Parallèlement, D. Cohen occupa un poste de chargé de mission à la direction de la prévision du ministère de l'Economie. « C'était un autre monde qui tranchait avec le brouhaha intellectuel de l'univers normalien. Les données et les statistiques y dominaient. » Entre-temps, il y eut un autre tournant, au début des années 80 : une première année sabbatique aux Etats-Unis en 1980-1981, puis une autre en 1982-1983, passée dans l'un des temples de la science économique contemporaine, Harvard, et financée grâce à une bourse. L'occasion de découvrir de futurs grands noms de la science économique made in USA : Paul Krugman, Jeffrey Sachs, Rudiger Dornbusch, le Français Olivier Blanchard... Mais aussi de prendre la mesure de l'inventivité de la science économique américaine, de découvrir que l'équation « néoclassique- = libéral » ne se vérifie pas toujours (tous les représentants de ce courant ne sont pas favorables au retrait de l'Etat). Même si, en l'occurrence, l'économiste avec lequel il entreprend ses premiers travaux n'est autre que Jeffrey Sachs, le futur conseiller de Boris Eltsine, partisan de la thérapie de choc, et donc des privatisations dans la Russie postsoviétique. C'est avec lui qu'il se rend en Bolivie pour définir un programme de lutte contre l'hyperinflation de l'époque et qu'il se penche sur l'endettement des pays en développement. Un contrecoup du choc provoqué par le coup d'Etat de Pinochet ? Une confirmation en tout cas de cette volonté d'ancrer ses recherches dans les préoccupations de son temps. Fût-ce au prix d'anticipations... Ces travaux, D. Cohen et J. Sachs les menèrent en effet à partir de septembre 1981, soit quelques mois avant que n'éclate la crise mexicaine, en août 1982. Cette question de l'endettement des pays en développement devait l'occuper encore plusieurs années. Elle est au centre de sa thèse soutenue en 1988, soit l'année précédant l'adoption du plan Brady en 1989, et traduite depuis aux presses du prestigieux MIT (Massachusetts Institute of Technology).

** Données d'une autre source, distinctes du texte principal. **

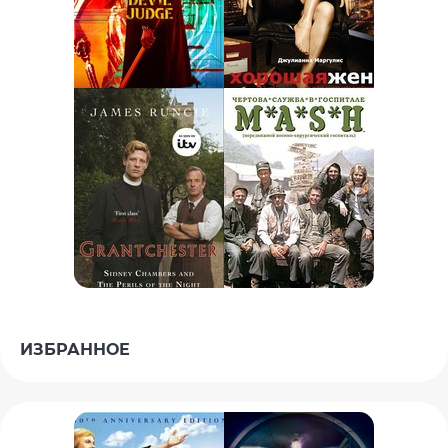
ИЗБРАННОЕ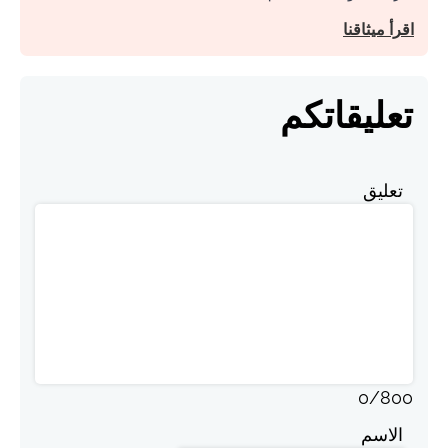
اقرأ ميثاقنا
تعليقاتكم
تعليق
0
/
800
الاسم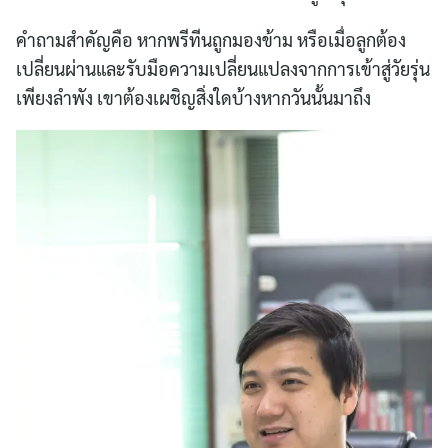
คำถามสำคัญคือ หากพรีทีนถูกมองข้าม หรือเมื่อลูกต้อง
เปลี่ยนผ่านและรับมือความเปลี่ยนแปลงจากการเข้าสู่วัยรุ่น
เพียงลำพัง เขาต้องเผชิญสิ่งใดบ้างหากวันนั้นมาถึง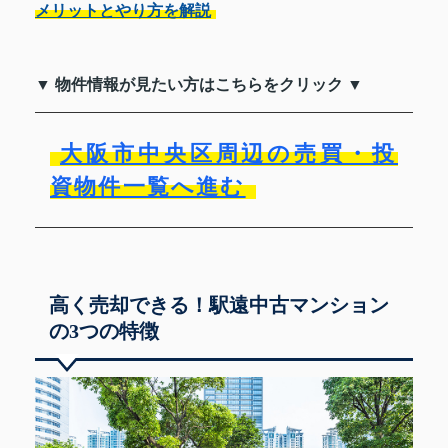
メリットとやり方を解説
▼ 物件情報が見たい方はこちらをクリック ▼
大阪市中央区周辺の売買・投
資物件一覧へ進む
高く売却できる！駅遠中古マンション
の3つの特徴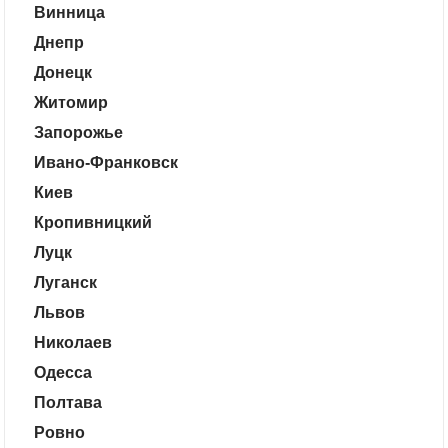
Винница
Днепр
Донецк
Житомир
Запорожье
Ивано-Франковск
Киев
Кропивницкий
Луцк
Луганск
Львов
Николаев
Одесса
Полтава
Ровно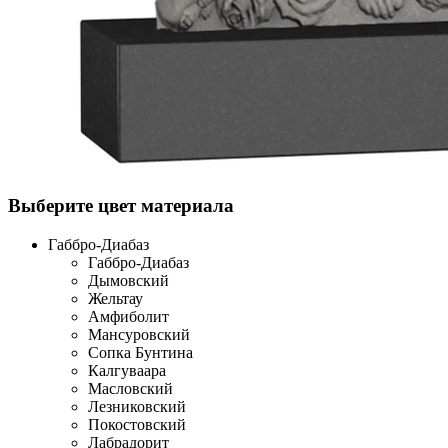
Выберите цвет материала
Габбро-Диабаз
Габбро-Диабаз
Дымовский
Жельтау
Амфиболит
Мансуровский
Сопка Бунтина
Калгуваара
Масловский
Лезниковский
Покостовский
Лабрадорит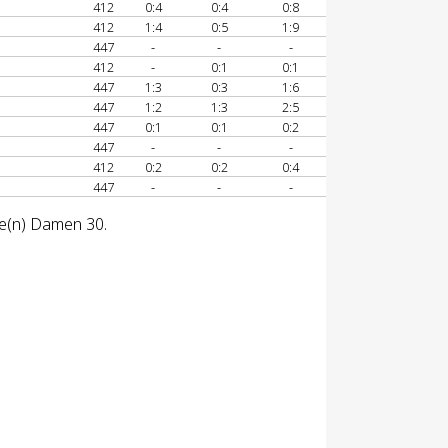
412
0:4
0:4
0:8
412
1:4
0:5
1:9
447
-
-
-
412
-
0:1
0:1
447
1:3
0:3
1:6
447
1:2
1:3
2:5
447
0:1
0:1
0:2
447
-
-
-
412
0:2
0:2
0:4
447
-
-
-
se(n) Damen 30.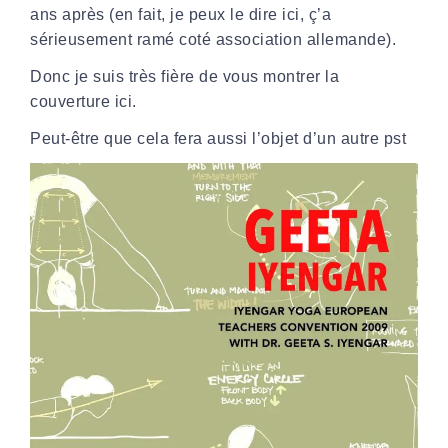
ans après (en fait, je peux le dire ici, ç’a
sérieusement ramé coté association allemande).
Donc je suis très fière de vous montrer la
couverture ici.
Peut-être que cela fera aussi l’objet d’un autre pst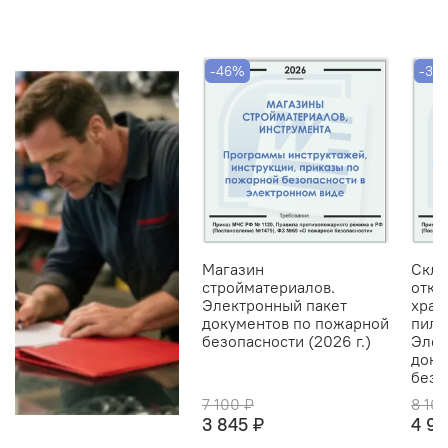
-46%
-39
Магазин
Скла
стройматериалов.
откр
Электронный пакет
хран
документов по пожарной
пило
безопасности (2026 г.)
Элек
доку
безо
7 100 ₽
8 10
3 845 ₽
4 94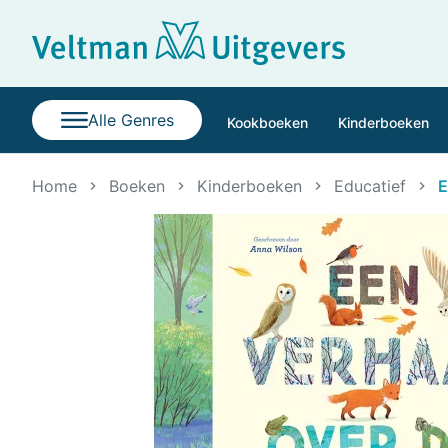
Alle Genres
Kookboeken
Kinderboeken
Home
Boeken
Kinderboeken
Educatief
E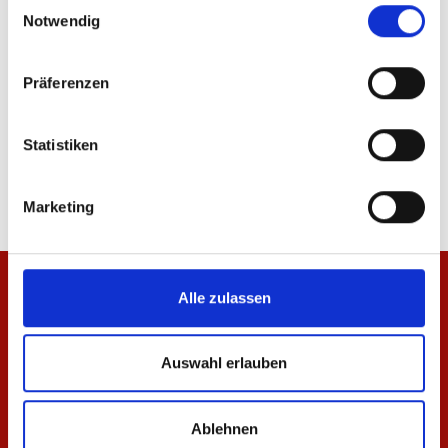
Einwilligungsauswahl
Notwendig
Präferenzen
Hoodie Essentials Anthrazit Unisex
T-Shirt Essentials Anth
Statistiken
64,95 €
29,95 €
Marketing
Alle zulassen
Auswahl erlauben
Ablehnen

Aujourd'hui, c'est avec trois casquettes que D. Cohen oeuvre en économiste. En tant que professeur d'abord : à l'ENS où il enseigne l'économie. « Je m'adresse à un public constitué essentiellement d'élèves qui ont fait des khâgnes BL, des classes préparatoires à la fois scientifiques et littéraires. J'ai donc été obligé de constituer un bagage pédagogique en prenant soin d'éviter un recours excessif à la formalisation mathématique. » C'est de cette expérience qu'est tiré son premier livre destiné au grand public, Les Infortunes de la prospérité, publié en 1994. Trois autres ont suivi depuis, tous aussi économes en équations, dont Richesse du monde, pauvretés des nations qui le fit connaître au-delà du cercle des économistes.